Techos de España 

If you couldn’t pick up on the (not so) subtle indications of my past two posts, I have fallen in devoted love with the country of Spain in no time at all. Actually, to be honest with you, I knew I loved it before the plane landed, as I looked out the window with cramped limbs and saw large barcos pressing across the ocean as we prepared to touch Barcelona ground. I loved it as I stood sweating in the jolting Iberia bus that transported our flight of passengers from the steaming hot tarmac to Customs. I watched the country stretch out before me, a magnificent panoramic, and fell violently head over heels, as if someone had punched me in the gut.
Every day here has come wrapped in a bow or dripping with sweet glaze, suspended from Roman ruins, or be-speckled with Arabic glyphs. Spain somehow you are exotic and tropical, classic and refined, wild and serene—and I’ve discovered this in only a matter of weeks. To dig my hand deep into your chest and pull out your heart, well I’m sure it would be sickeningly beautiful too.

If put on the spot, however, and asked to state some of my most magical experiences here thus far, I could sum it up in one word: techos. The techos, or rooftops, of Spain are other-worldly in their beauty and unforgettable in their affect. From the towers of La Alhambra to rooftop pools, and up to the magical, stately bars of Madrid, I’ve been blessed with an angel’s view of this country.

The techo of The Principal Madrid gave me the feeling of a more international Plaza Hotel, all condensed into a tiny, round rooftop. I ordered a very strong Negroni and took in the swimming light of the city around me, as storm clouds wove a delicate pattern above, asking us to bear witness to the only cold front of the summer. I happily obliged, feeling that I was seeing Madrid in a strange way, meeting her in a mood she usually does not fall into. The Metropolis building glittered so close to our table I swore I could reach out and touch it, jump from techo to techo like a little girl playing hopscotch. Back home, rooftop bars have some sort of snobby undertone, and I usually feel I’d rather throw myself off of one than be seen in the name-dropping school of greedy climbers, as in LA for instance.

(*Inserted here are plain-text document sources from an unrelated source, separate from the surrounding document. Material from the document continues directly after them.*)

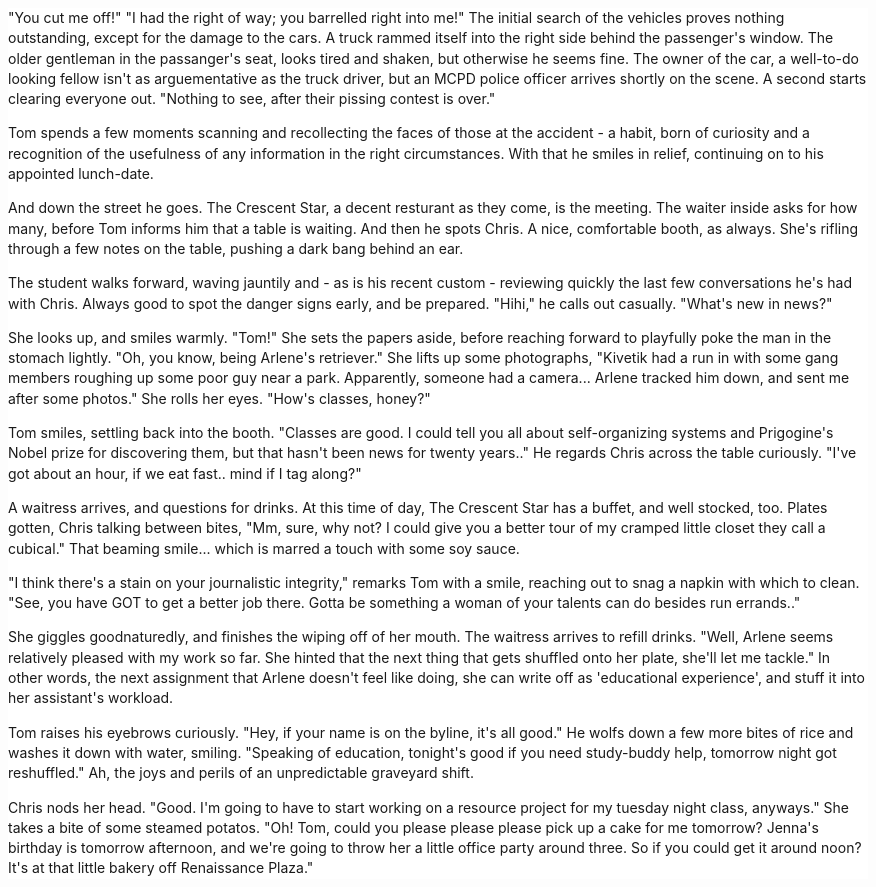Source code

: "You cut me off!" "I had the right of way; you barrelled right into me!" The initial search of the vehicles proves nothing outstanding, except for the damage to the cars. A truck rammed itself into the right side behind the passenger's window. The older gentleman in the passanger's seat, looks tired and shaken, but otherwise he seems fine. The owner of the car, a well-to-do looking fellow isn't as arguementative as the truck driver, but an MCPD police officer arrives shortly on the scene. A second starts clearing everyone out. "Nothing to see, after their pissing contest is over."

Tom spends a few moments scanning and recollecting the faces of those at the accident - a habit, born of curiosity and a recognition of the usefulness of any information in the right circumstances. With that he smiles in relief, continuing on to his appointed lunch-date.

And down the street he goes. The Crescent Star, a decent resturant as they come, is the meeting. The waiter inside asks for how many, before Tom informs him that a table is waiting. And then he spots Chris. A nice, comfortable booth, as always. She's rifling through a few notes on the table, pushing a dark bang behind an ear.

The student walks forward, waving jauntily and - as is his recent custom - reviewing quickly the last few conversations he's had with Chris. Always good to spot the danger signs early, and be prepared. "Hihi," he calls out casually. "What's new in news?"

She looks up, and smiles warmly. "Tom!" She sets the papers aside, before reaching forward to playfully poke the man in the stomach lightly. "Oh, you know, being Arlene's retriever." She lifts up some photographs, "Kivetik had a run in with some gang members roughing up some poor guy near a park. Apparently, someone had a camera... Arlene tracked him down, and sent me after some photos." She rolls her eyes. "How's classes, honey?"

Tom smiles, settling back into the booth. "Classes are good. I could tell you all about self-organizing systems and Prigogine's Nobel prize for discovering them, but that hasn't been news for twenty years.." He regards Chris across the table curiously. "I've got about an hour, if we eat fast.. mind if I tag along?"

A waitress arrives, and questions for drinks. At this time of day, The Crescent Star has a buffet, and well stocked, too. Plates gotten, Chris talking between bites, "Mm, sure, why not? I could give you a better tour of my cramped little closet they call a cubical." That beaming smile... which is marred a touch with some soy sauce.

"I think there's a stain on your journalistic integrity," remarks Tom with a smile, reaching out to snag a napkin with which to clean. "See, you have GOT to get a better job there. Gotta be something a woman of your talents can do besides run errands.."

She giggles goodnaturedly, and finishes the wiping off of her mouth. The waitress arrives to refill drinks. "Well, Arlene seems relatively pleased with my work so far. She hinted that the next thing that gets shuffled onto her plate, she'll let me tackle." In other words, the next assignment that Arlene doesn't feel like doing, she can write off as 'educational experience', and stuff it into her assistant's workload.

Tom raises his eyebrows curiously. "Hey, if your name is on the byline, it's all good." He wolfs down a few more bites of rice and washes it down with water, smiling. "Speaking of education, tonight's good if you need study-buddy help, tomorrow night got reshuffled." Ah, the joys and perils of an unpredictable graveyard shift.

Chris nods her head. "Good. I'm going to have to start working on a resource project for my tuesday night class, anyways." She takes a bite of some steamed potatos. "Oh! Tom, could you please please please pick up a cake for me tomorrow? Jenna's birthday is tomorrow afternoon, and we're going to throw her a little office party around three. So if you could get it around noon? It's at that little bakery off Renaissance Plaza."
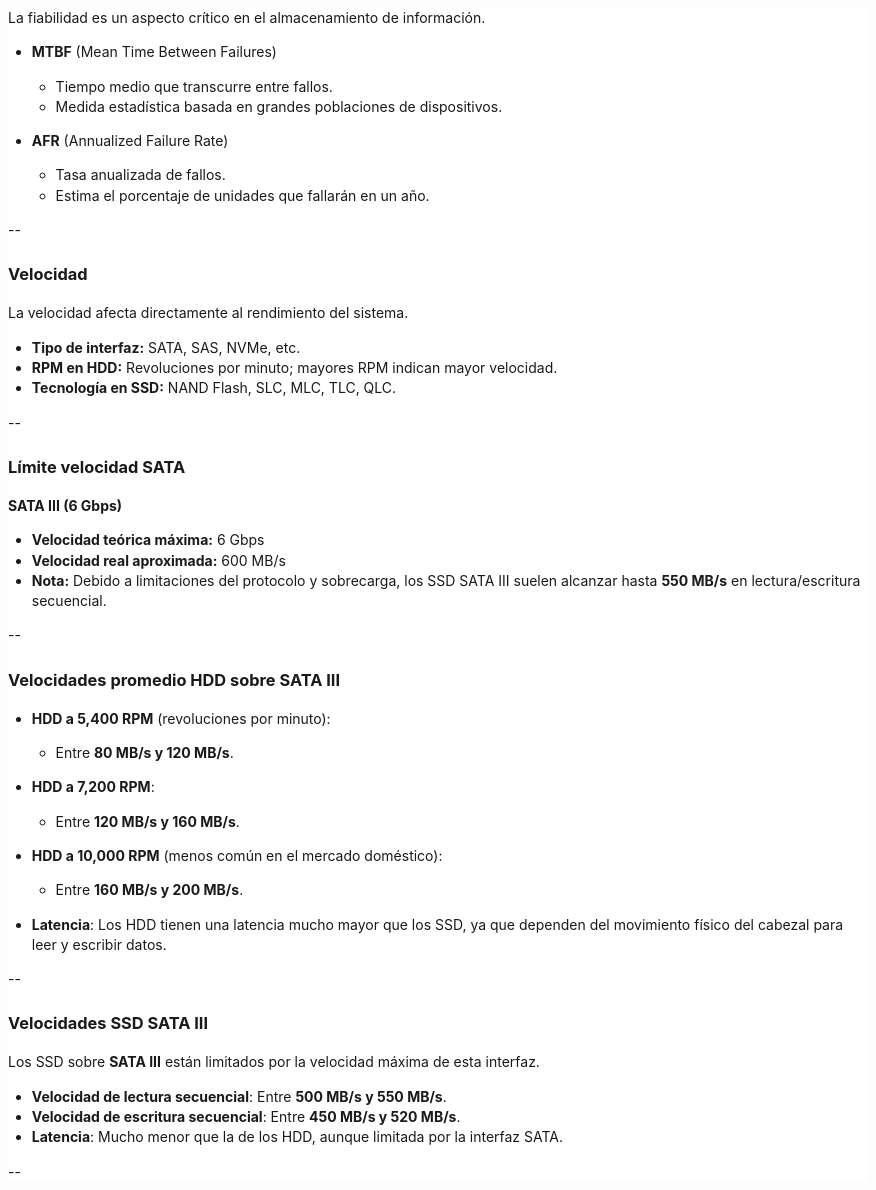 La fiabilidad es un aspecto crítico en el almacenamiento de información.

* **MTBF** (Mean Time Between Failures)
	- Tiempo medio que transcurre entre fallos.
	- Medida estadística basada en grandes poblaciones de dispositivos.

* **AFR** (Annualized Failure Rate)
	- Tasa anualizada de fallos.
	- Estima el porcentaje de unidades que fallarán en un año.

--

### Velocidad

La velocidad afecta directamente al rendimiento del sistema.

- **Tipo de interfaz:** SATA, SAS, NVMe, etc.
- **RPM en HDD:** Revoluciones por minuto; mayores RPM indican mayor velocidad.
- **Tecnología en SSD:** NAND Flash, SLC, MLC, TLC, QLC.

--
### Límite velocidad SATA

**SATA III (6 Gbps)**

- **Velocidad teórica máxima:** 6 Gbps
- **Velocidad real aproximada:** 600 MB/s
- **Nota:** Debido a limitaciones del protocolo y sobrecarga, los SSD SATA III suelen alcanzar hasta **550 MB/s** en lectura/escritura secuencial.

--

### Velocidades promedio HDD sobre SATA III

- **HDD a 5,400 RPM** (revoluciones por minuto):    
    - Entre **80 MB/s y 120 MB/s**.
- **HDD a 7,200 RPM**:    
    - Entre **120 MB/s y 160 MB/s**.
- **HDD a 10,000 RPM** (menos común en el mercado doméstico):
    - Entre **160 MB/s y 200 MB/s**.

- **Latencia**: Los HDD tienen una latencia mucho mayor que los SSD, ya que dependen del movimiento físico del cabezal para leer y escribir datos.

--

### Velocidades SSD SATA III

Los SSD sobre **SATA III** están limitados por la velocidad máxima de esta interfaz.

- **Velocidad de lectura secuencial**: Entre **500 MB/s y 550 MB/s**.
- **Velocidad de escritura secuencial**: Entre **450 MB/s y 520 MB/s**.
- **Latencia**: Mucho menor que la de los HDD, aunque limitada por la interfaz SATA.


--
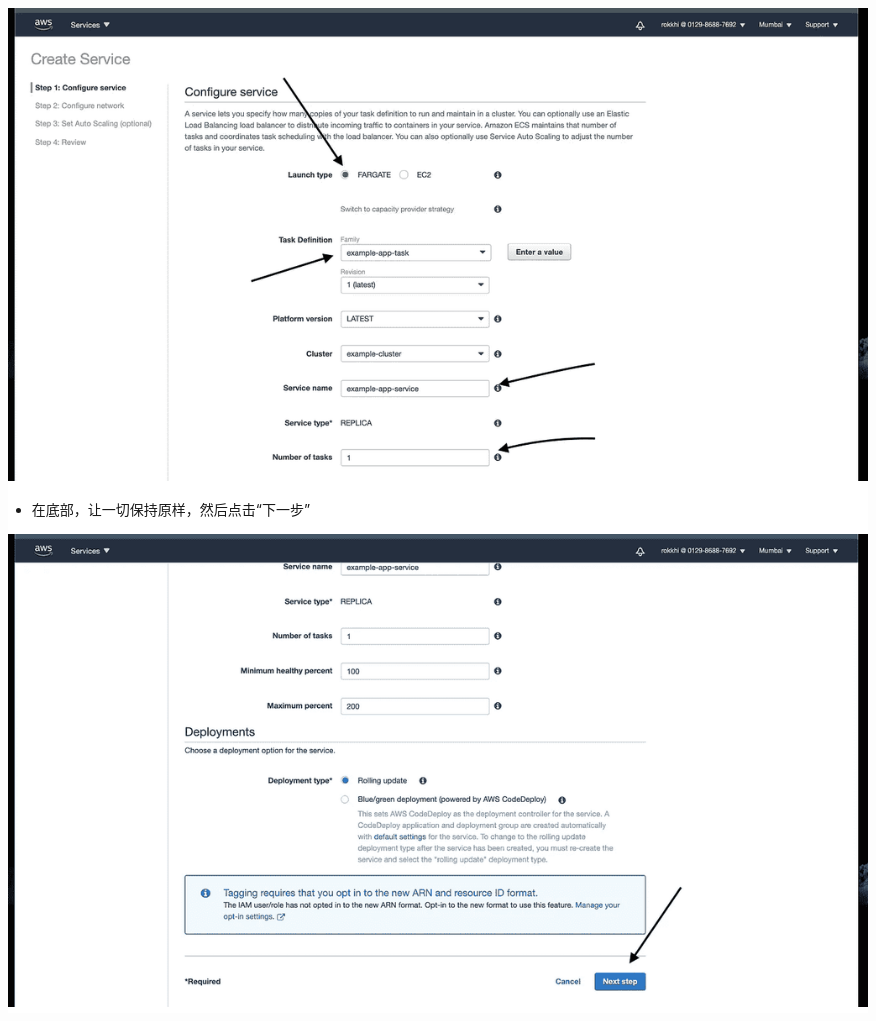 ![](img/a9bb8b06846ae783f3a3c1d5daf7cd13.png)

*   在底部，让一切保持原样，然后点击“下一步”

![](img/95b79a5782e8502dfadd2a559b42aa82.png)

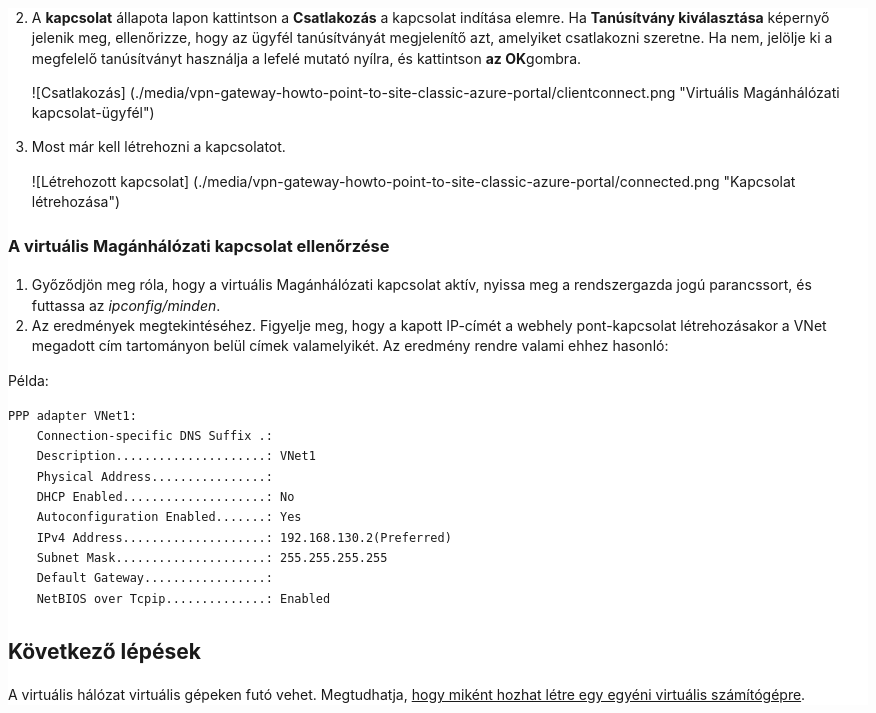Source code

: 2. A **kapcsolat** állapota lapon kattintson a **Csatlakozás** a kapcsolat indítása elemre. Ha **Tanúsítvány kiválasztása** képernyő jelenik meg, ellenőrizze, hogy az ügyfél tanúsítványát megjelenítő azt, amelyiket csatlakozni szeretne. Ha nem, jelölje ki a megfelelő tanúsítványt használja a lefelé mutató nyílra, és kattintson **az OK**gombra.

    ![Csatlakozás] (./media/vpn-gateway-howto-point-to-site-classic-azure-portal/clientconnect.png "Virtuális Magánhálózati kapcsolat-ügyfél")

3. Most már kell létrehozni a kapcsolatot.

    ![Létrehozott kapcsolat] (./media/vpn-gateway-howto-point-to-site-classic-azure-portal/connected.png "Kapcsolat létrehozása")

### <a name="verify-the-vpn-connection"></a>A virtuális Magánhálózati kapcsolat ellenőrzése

1. Győződjön meg róla, hogy a virtuális Magánhálózati kapcsolat aktív, nyissa meg a rendszergazda jogú parancssort, és futtassa az *ipconfig/minden*.
2. Az eredmények megtekintéséhez. Figyelje meg, hogy a kapott IP-címét a webhely pont-kapcsolat létrehozásakor a VNet megadott cím tartományon belül címek valamelyikét. Az eredmény rendre valami ehhez hasonló:

Példa:



    PPP adapter VNet1:
        Connection-specific DNS Suffix .:
        Description.....................: VNet1
        Physical Address................:
        DHCP Enabled....................: No
        Autoconfiguration Enabled.......: Yes
        IPv4 Address....................: 192.168.130.2(Preferred)
        Subnet Mask.....................: 255.255.255.255
        Default Gateway.................:
        NetBIOS over Tcpip..............: Enabled

## <a name="next-steps"></a>Következő lépések

A virtuális hálózat virtuális gépeken futó vehet. Megtudhatja, [hogy miként hozhat létre egy egyéni virtuális számítógépre](../virtual-machines/virtual-machines-windows-classic-createportal.md).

But there’s something about rooftops that Spain just does right. Take Circulo de Bellas Artes, for example, which hands down provides the best bar experience I have ever encountered, all without much fuss or circumstance. Its simplicity and laid back cool factor are the bar equivalent of that girl everyone knew in high school, the one who was an envy-inducing kind of awesome without putting in much effort at all. We all wanted to be her. Similarly, we all want to be here.

Little lights weave across the restaurant ceiling of Circulo, a patio encased in simple glass doors. Across the roof is a lounge area with full bar service, though these spots are unsurprisingly difficult to swoop. But a relaxing evening at one of the high top tables is perfect for people watching and sipping tinto de veranos by the bucket load. The steak and asparagus aperitivo is perfect to share, in fact the steak tasted like God himself sent it down from heaven (which wouldn’t be a long trip, considering the apparent proximity of this techo to actual heaven). For dessert, the rice pudding and hot chocolate is the perfect pair to send you into a fit of sensory pleasure. Beautiful view, quenching drinks, satisfying food, and not to mention a playlist that screams Madrid Cool, I felt surrounded by people with that inexpressible maja that the city is famous for.


We finished everything on our plates, causing our Venezuelan waiter to whoop and holler in a way that was more endearing than judgemental. I wanted to stay forever. On that little patch of cloud with full bar service. What else could anyone need?